To answer your question, can joints become inflamed? Yes! But I don´t know if this can happen due to hard exercise.
This matches nicely what I am discussing here that I recommend fun sports over boring exercise because of the psychological effect. Most of weight loss comes from diet but you need to feel confident and courageous before fixing that and that is what sports do.
Also, since your nickname suggests you are knowledgeable about this, why do I feel inflamed all over when I try to lift heavy weights? Back when I was more into the boring kinds of gym stuff I tried to follow the new power lifting trend like Starting Strength instead of my old easier body building routines and I felt very inflamed from things like heavy deadlifting.
See above for a bit of a related comment on first paragraph.

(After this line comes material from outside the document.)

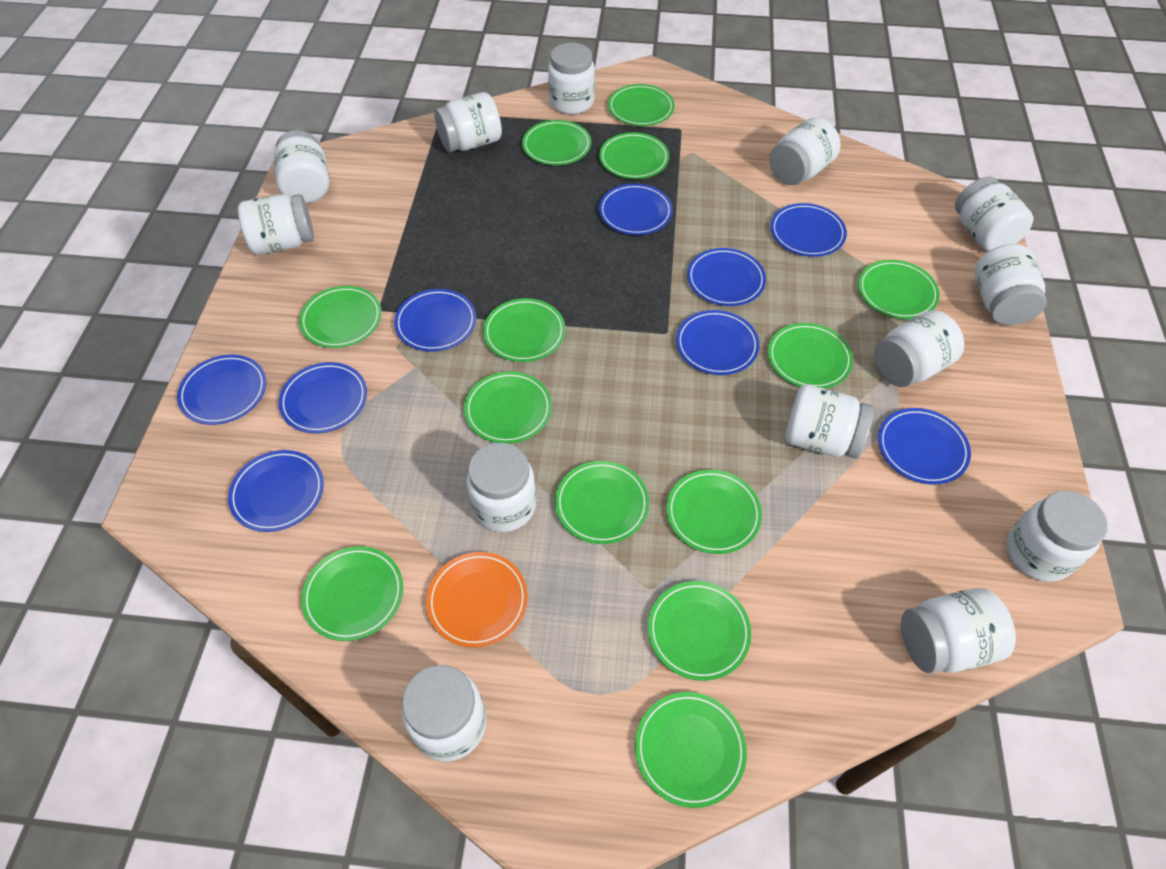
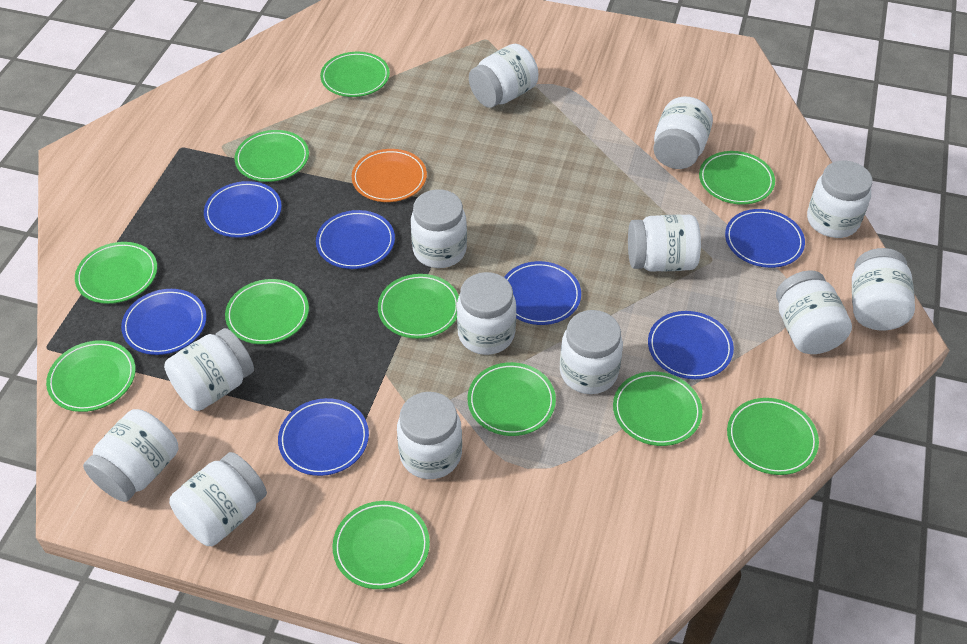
blue plate: 9 -> 7
green plate: 13 -> 11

Not sure about feeling inflamed after weightlifting other than perhaps the mild muscle damage is getting noticed and fixed? I do know that letting muscles extend rather than shorten while exerting force with them tends to cause much more pain in the days after since it can jumble the fibers at scales smaller than a cell which takes some time to remodel back into perfect working order...

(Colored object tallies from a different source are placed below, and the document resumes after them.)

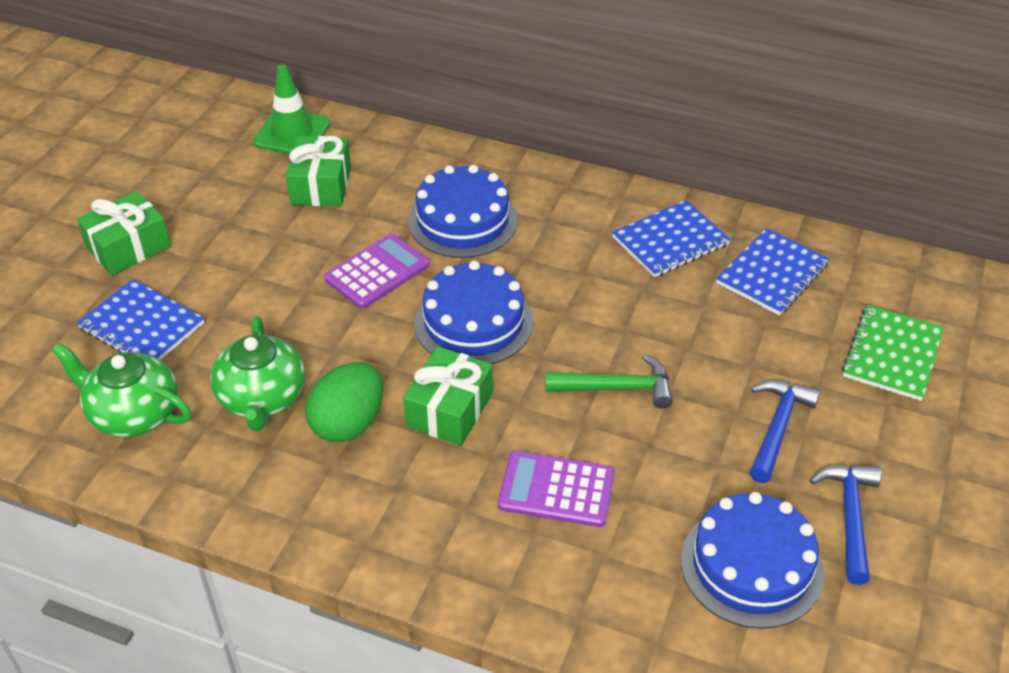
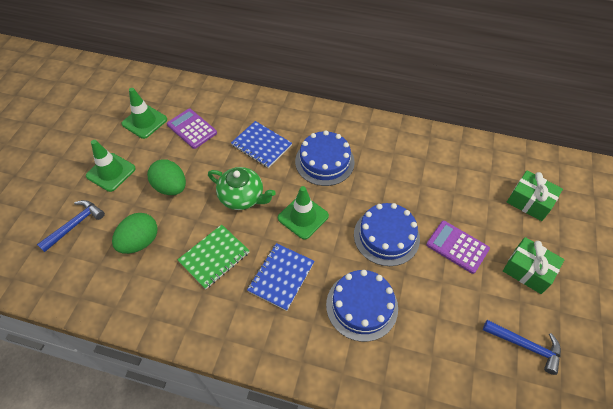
blue notebook: 3 -> 2
green egg: 1 -> 2
green gift: 3 -> 2
green hammer: 1 -> 0
green teapot: 2 -> 1
green traffic cone: 1 -> 3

More of a joint thing, if that makes sense. With traditional body building, my elbow is happy with curling with 10kg each, my lower spine or hip is less happy with deadlifting 100kg. Can joints become inflamed?

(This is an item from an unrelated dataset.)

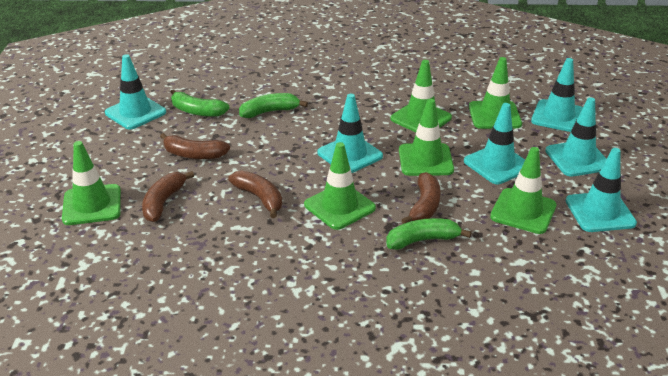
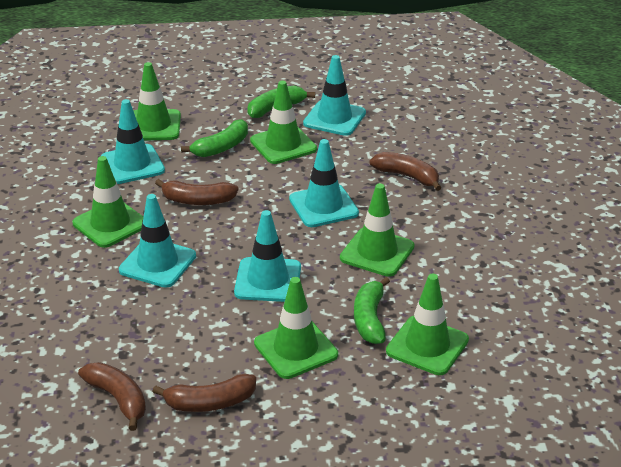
turquoise traffic cone: 6 -> 5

It sounds to me that your problem is very likely to be bad form. In the majority of cases that is the problem. I am a regular “work-outer” myself (and my current goal is a master´s degree in cellbiology in case that matters) and I notice that most people seem to have bad form when they deadlift. But 100 kg sounds like an odd number to have problems with. If I knew you gender, weight and age I could perhaps give better advice. Try arch your back some more and learn about the correct form.
Deadlifting and other compound exercises take much energy and put alot of pressure on your body, especially if you´re not physically active in your work, so make sure you rest enough and don´t exercise too long at a time.
M,37, 110 kg, 190 cm, so that is not the issue. Frankly I never understood terms like arching a back or keeping a back straight, I think they are described from how it looks outside not how it feels inside and that is bad. To me a good position to keep the back in is to use the lower abs to pull the lower pelvis forward in order to counter the usual problem of anterior pelvic tilt, and pulling the shoulders back with the rear delts, and relax the upper traps, letting the shoulders fall from being pulled up the ears to downwards. This is what good back posture feels like from the inside. It is possible that this is not enough. I don’t really have any mobility in the upper vertebrae so that must be part of why I have no idea what these terms mean, as when changing my back position I change other things than vertebrae, such as shoulders or hips / pelvis. I think otherwise my form was good, of course I cannot see myself from the outside, but it felt like the same feelings as how it was described in articles how it should feel like from the inside: first pushing the heels into the ground, then moving the lower pelvis forward with the lower abs and glutes as if fucking the bar, and this penis-into-bar is the major movement, then just locking out at the top. Then the same thing back down as power lifting is not accepted enough here to just drop it. It would look like showing off.
If you can maintain a tension in the lower back, you have managed the most important thing. The form is very similar to squatting. The only major differences are variations in the actual lift. I am not an expert though. From my experience, I would say that the crucial part of deadlifting is when your legs form 135 degrees. This is where most people fail to maintain a tension and the back starts to crook as far as I have seen.
To answer your question, can joints become inflamed? Yes! But I don´t know if this can happen due to hard exercise.